* Task directions: Filter the material below and copy out every line that contains the string "images".

Collected data entries
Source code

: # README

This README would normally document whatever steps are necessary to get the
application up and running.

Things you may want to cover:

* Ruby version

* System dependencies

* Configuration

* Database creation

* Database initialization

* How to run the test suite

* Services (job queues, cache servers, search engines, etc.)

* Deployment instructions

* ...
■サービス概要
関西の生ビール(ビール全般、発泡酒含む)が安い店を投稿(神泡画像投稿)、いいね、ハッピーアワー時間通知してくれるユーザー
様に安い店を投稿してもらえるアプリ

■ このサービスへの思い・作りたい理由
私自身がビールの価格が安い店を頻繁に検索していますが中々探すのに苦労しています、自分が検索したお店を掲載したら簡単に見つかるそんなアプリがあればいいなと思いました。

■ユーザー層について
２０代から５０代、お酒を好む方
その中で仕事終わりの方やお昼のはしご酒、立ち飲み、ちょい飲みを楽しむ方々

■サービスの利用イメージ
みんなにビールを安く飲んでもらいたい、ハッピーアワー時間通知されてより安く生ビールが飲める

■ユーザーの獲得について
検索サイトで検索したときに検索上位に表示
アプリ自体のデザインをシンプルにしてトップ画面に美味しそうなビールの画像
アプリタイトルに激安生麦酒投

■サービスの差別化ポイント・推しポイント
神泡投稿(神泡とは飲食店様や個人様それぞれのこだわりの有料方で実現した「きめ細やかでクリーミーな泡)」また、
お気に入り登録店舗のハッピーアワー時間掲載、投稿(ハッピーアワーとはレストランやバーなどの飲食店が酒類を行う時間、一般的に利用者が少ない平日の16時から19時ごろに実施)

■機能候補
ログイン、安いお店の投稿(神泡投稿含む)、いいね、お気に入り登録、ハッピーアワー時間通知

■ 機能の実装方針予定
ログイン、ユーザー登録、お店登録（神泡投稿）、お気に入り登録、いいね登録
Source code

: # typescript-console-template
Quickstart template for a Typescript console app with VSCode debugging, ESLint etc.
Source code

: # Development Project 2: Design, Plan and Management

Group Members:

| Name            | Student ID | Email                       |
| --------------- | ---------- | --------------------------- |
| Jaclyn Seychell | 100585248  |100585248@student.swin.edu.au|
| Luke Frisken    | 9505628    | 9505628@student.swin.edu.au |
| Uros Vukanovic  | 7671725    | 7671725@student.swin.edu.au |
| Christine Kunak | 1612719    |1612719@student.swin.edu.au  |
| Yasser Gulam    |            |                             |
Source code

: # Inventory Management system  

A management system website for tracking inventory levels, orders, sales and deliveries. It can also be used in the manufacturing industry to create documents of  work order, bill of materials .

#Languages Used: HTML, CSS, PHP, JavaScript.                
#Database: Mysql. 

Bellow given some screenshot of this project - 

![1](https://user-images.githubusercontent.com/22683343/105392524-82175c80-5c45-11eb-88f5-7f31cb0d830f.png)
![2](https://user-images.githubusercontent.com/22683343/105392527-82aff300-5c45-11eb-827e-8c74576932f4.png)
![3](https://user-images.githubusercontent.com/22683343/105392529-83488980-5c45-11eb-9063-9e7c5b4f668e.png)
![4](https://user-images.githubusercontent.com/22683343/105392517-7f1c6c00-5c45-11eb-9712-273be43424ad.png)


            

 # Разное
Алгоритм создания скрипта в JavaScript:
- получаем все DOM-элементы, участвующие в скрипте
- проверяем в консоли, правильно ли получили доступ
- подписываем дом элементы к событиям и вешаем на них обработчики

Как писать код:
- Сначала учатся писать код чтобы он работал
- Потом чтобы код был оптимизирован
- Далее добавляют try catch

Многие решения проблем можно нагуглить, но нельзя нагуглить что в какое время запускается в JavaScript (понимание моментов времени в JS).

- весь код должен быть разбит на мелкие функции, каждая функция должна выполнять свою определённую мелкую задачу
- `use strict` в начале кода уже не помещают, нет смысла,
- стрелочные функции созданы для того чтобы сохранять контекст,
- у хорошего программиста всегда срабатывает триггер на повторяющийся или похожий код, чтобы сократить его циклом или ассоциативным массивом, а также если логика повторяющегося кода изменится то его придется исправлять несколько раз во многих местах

* Written response:
![1](https://user-images.githubusercontent.com/22683343/105392524-82175c80-5c45-11eb-88f5-7f31cb0d830f.png)
![2](https://user-images.githubusercontent.com/22683343/105392527-82aff300-5c45-11eb-827e-8c74576932f4.png)
![3](https://user-images.githubusercontent.com/22683343/105392529-83488980-5c45-11eb-9063-9e7c5b4f668e.png)
![4](https://user-images.githubusercontent.com/22683343/105392517-7f1c6c00-5c45-11eb-9712-273be43424ad.png)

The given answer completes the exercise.